О Поповой даже писал журнал «ЛЕФ»: «Дни и ночи просиживала она над рисунками для ситца, стараясь в едином творческом акте сочетать требования экономики, законы внешнего оформления и таинственный вкус тульской крестьянки. Никакие комплименты и льстивые предложения не могли ее соблазнить. Она категорически отказывалась от всякой работы на выставку, на музей. «Угадать» ситчик было для нее несравненно привлекательней, чем «угодить» эстетствующим господам от чистого искусства».
Геометрические орнаменты Поповой, вычерченные циркулем и линейкой, казались поначалу непривычными, и многие считали их не подходящими для женской одежды. Однако ткани с новыми рисунками имели такой большой успех, что летом 1924 года, во время «Съезда народов» в Москве, образцы раскупили «до аршина».
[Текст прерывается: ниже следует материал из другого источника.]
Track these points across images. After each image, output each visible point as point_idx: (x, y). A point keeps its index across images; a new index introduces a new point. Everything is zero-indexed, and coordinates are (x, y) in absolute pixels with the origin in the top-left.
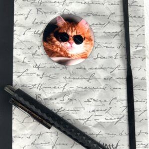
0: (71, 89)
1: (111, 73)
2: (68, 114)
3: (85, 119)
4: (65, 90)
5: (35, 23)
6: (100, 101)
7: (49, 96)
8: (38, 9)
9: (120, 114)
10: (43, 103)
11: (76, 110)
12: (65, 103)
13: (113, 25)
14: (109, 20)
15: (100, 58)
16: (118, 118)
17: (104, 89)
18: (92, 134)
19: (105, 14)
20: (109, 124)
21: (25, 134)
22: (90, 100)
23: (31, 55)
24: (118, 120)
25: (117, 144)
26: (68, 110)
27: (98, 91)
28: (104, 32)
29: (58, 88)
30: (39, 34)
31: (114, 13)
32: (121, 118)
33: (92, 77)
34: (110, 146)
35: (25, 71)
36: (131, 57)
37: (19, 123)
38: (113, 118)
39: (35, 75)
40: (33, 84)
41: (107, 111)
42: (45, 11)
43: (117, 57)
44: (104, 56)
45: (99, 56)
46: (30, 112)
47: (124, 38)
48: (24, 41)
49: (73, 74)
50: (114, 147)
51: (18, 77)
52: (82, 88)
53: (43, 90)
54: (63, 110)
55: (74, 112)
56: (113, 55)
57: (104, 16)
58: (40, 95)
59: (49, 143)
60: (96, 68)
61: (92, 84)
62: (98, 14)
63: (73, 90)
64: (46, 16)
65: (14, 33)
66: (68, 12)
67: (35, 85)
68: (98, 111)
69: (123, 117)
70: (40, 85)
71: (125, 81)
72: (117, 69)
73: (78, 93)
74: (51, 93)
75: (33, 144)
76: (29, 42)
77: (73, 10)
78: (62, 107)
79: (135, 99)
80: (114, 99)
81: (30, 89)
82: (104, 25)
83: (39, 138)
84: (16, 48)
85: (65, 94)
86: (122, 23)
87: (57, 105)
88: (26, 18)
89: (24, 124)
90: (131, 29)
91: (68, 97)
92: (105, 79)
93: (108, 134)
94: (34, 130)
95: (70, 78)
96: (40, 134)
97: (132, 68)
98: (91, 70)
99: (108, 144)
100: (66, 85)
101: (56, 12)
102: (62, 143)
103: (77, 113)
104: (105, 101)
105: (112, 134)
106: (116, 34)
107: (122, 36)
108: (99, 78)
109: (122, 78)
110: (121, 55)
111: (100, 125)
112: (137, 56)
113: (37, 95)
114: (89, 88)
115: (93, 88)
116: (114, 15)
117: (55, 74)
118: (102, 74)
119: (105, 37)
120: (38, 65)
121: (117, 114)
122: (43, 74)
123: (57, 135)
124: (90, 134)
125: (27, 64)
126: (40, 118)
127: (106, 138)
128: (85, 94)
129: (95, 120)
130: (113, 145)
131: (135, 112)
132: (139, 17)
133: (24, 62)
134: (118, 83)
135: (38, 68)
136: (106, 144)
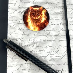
0: (38, 41)
1: (58, 32)
2: (36, 54)
3: (45, 56)
4: (34, 41)
5: (19, 8)
6: (53, 47)
7: (26, 44)
8: (20, 1)
9: (64, 54)
10: (23, 48)
11: (40, 51)
12: (34, 48)
13: (59, 8)
14: (57, 6)
15: (53, 25)
16: (62, 56)
17: (55, 40)
18: (49, 64)
19: (54, 3)
20: (58, 59)
21: (13, 65)
22: (47, 46)
23: (17, 23)
24: (63, 57)
25: (62, 70)
26: (36, 52)
27: (52, 42)
28: (54, 12)
29: (31, 40)
30: (21, 13)
31: (59, 2)
32: (64, 56)
33: (48, 35)
34: (58, 71)
35: (14, 32)
36: (68, 24)
37: (10, 58)
38: (59, 56)
39: (19, 33)
40: (18, 38)
41: (56, 52)
42: (24, 2)
43: (61, 24)
44: (54, 24)
45: (52, 24)
46: (16, 52)
47: (64, 15)
48: (13, 17)
49: (39, 33)
50: (61, 71)
51: (10, 35)
52: (43, 40)
53: (23, 42)
54: (34, 52)
55: (39, 53)
56: (59, 23)
57: (54, 4)
58: (22, 44)
59: (26, 69)
60: (50, 30)
61: (49, 38)
62: (51, 3)
63: (39, 41)
64: (25, 4)
65: (9, 12)
66: (36, 2)
67: (19, 39)
68: (52, 52)
69: (65, 55)
70: (22, 39)
71: (65, 37)
72: (61, 30)
73: (41, 43)
74: (27, 43)
75: (18, 70)
76: (16, 17)
77: (38, 1)
78: (33, 50)
79: (71, 46)
80: (60, 46)
81: (16, 41)
82: (54, 8)
83: (21, 66)
84: (9, 20)
85: (35, 43)
86: (63, 7)
87: (31, 49)
88: (15, 5)
89: (13, 59)
90: (68, 10)
91: (36, 45)
92: (55, 35)
93: (57, 64)
94: (18, 62)
95: (37, 35)
96: (22, 65)
97: (69, 30)
98: (48, 31)
99: (57, 70)
100: (35, 38)
101: (29, 2)
102: (33, 69)
103: (41, 53)
104: (55, 47)
105: (60, 64)
106: (60, 13)
107: (63, 14)
108: (52, 35)
109: (64, 35)
110: (63, 23)
111: (53, 59)
112: (71, 24)
113: (20, 44)
114: (47, 40)
115: (49, 40)
116: (59, 3)
117: (29, 33)
118: (53, 33)
119: (55, 14)
120: (21, 28)
121: (62, 54)
122: (23, 33)
123: (30, 65)
124: (48, 64)
125: (15, 28)
126: (21, 56)
127: (56, 66)
128: (45, 44)
129: (50, 57)
130: (60, 70)
131: (71, 53)
132: (72, 4)
133: (13, 27)
134: (62, 37)
135: (21, 30)
136: (56, 70)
А в 1925 году в Париже проходила Международная выставка, та самая, где работы Веры Мухиной и Надежды Ламановой получили Гран-при. Участвовала в ней и Любовь Попова. Оформитель советского павильона, Александр Родченко, писал жене, Варваре Степановой: «Текстиля рисунков Любови Поповой 60, а твоих 4». Правда, сама Попова этого так и не узнала — она скончалась за год до выставки.